Traversée [Diptyque I]

--mephisto--

J’ai traversé, des vies durant

Des siècles d’amertume, des jungles sauvages

Entre feuilles blanches et papiers froissés de honte.

J’ai accumulé des instants à la beauté fulgurante

Car entre mes yeux plissés, je m’imprégnais du monde

J’ai caressé de mes doigts, effleuré avec mes sens

Des lueurs tamisées, des lendemains de tempête

Dégageant l’espoir d’un recommencement.

Happé par le tendre remous des vagues dociles

J’ai tenté mille fois la traversée ; mille fois j’ai échoué.

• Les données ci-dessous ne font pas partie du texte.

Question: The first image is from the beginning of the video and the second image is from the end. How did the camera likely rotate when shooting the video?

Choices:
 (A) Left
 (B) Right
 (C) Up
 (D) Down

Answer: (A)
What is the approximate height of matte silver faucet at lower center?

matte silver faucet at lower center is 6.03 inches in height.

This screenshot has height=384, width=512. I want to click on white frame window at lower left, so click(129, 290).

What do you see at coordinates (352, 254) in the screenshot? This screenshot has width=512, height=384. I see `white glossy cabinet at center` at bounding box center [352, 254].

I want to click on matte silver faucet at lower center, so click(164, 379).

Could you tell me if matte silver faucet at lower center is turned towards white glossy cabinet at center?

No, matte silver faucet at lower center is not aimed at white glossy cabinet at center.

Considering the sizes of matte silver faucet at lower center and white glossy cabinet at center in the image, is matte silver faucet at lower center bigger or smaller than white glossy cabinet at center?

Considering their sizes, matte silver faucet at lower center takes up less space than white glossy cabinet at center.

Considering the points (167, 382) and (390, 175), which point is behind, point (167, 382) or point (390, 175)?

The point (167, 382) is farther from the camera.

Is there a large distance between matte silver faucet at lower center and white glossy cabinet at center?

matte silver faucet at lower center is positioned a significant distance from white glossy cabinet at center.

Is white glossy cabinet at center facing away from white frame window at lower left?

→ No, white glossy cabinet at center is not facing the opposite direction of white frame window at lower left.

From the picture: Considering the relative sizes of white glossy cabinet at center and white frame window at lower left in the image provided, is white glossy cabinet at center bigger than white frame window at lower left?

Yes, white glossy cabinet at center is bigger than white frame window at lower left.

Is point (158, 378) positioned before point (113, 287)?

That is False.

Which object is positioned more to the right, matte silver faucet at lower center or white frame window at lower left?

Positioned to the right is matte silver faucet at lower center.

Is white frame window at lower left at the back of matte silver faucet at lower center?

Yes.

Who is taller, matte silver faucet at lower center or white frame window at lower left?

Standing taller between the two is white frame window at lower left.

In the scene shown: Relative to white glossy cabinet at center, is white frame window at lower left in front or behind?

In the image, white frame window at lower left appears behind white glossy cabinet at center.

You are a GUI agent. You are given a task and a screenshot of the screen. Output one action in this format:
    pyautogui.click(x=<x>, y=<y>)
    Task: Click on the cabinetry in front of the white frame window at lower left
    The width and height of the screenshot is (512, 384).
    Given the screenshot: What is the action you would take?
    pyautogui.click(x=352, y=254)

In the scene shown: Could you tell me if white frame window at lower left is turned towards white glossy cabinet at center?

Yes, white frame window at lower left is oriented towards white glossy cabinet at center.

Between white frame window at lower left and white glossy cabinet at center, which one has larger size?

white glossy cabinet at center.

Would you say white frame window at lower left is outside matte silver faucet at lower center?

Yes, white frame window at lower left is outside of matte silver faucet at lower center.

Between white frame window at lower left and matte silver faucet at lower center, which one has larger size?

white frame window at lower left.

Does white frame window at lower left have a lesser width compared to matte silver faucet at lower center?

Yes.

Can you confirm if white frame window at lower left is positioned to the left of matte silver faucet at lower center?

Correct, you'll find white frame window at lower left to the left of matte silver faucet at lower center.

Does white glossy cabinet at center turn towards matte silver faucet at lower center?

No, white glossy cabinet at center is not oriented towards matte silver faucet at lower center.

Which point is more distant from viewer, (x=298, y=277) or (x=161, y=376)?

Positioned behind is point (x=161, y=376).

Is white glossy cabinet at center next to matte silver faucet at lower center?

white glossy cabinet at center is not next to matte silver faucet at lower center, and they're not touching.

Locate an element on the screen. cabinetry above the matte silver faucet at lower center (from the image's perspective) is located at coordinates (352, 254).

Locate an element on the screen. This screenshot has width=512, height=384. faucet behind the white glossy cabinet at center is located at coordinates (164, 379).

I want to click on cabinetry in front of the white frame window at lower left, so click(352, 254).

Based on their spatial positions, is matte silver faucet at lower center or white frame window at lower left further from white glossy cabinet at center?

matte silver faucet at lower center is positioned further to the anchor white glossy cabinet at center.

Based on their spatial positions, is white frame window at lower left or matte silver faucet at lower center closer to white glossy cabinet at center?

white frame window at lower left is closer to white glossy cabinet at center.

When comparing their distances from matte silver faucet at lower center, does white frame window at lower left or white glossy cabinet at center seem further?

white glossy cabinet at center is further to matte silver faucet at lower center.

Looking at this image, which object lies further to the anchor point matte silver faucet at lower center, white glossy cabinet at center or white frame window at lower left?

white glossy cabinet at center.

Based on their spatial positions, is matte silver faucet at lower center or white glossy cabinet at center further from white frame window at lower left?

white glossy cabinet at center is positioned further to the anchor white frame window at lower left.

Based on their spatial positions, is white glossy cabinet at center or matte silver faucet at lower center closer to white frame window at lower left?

Dans l’écume poreuse, je me suis noyé ; on m’a ressuscité.

Je n’ai fait qu’une bouchée des horizons venant à ma rencontre

J’ai épuisé tant de montures, tant de souffle fut dispersé

Que par-delà les steppes infinies, mes yeux se sont ternis.

Et puis, j’ai écrit. Je me suis dit : « Tant qu’à faire, raconte un peu. »

Alors, face aux voyageurs égarés, j’ai énoncé :

« Je suis le phare et le prophète, le soleil et le blé.

Mon âme se projette sur vous, tels l’ombre et le vent ! »

Et que croyez-vous ? Qu’ils m’ont cru ? Qu’ils m’ont proclamé roi ?

Qu’en ont-ils fait, ces braves gens, de mes histoires, de ma mémoire ?

Décousues de part en part ?

Rien. Un souffle silencieux. Un refrain monotone. L’absence.

Alors, le frisson de la solitude s’est emparé de moi.

Alors, lentement, j’ai rangé ma plume, me suis allongé sur ce lit de paille.

J’ai levé les yeux une dernière fois, fixé le plafond. Le ciel.

Un ciel blanc, fissuré et impénétrable, qui me contemple et que je hais.

Et tandis que dehors, le vent transperce la nuit

Ici, peu à peu, la bougie s’essouffle, mon cœur se resserre.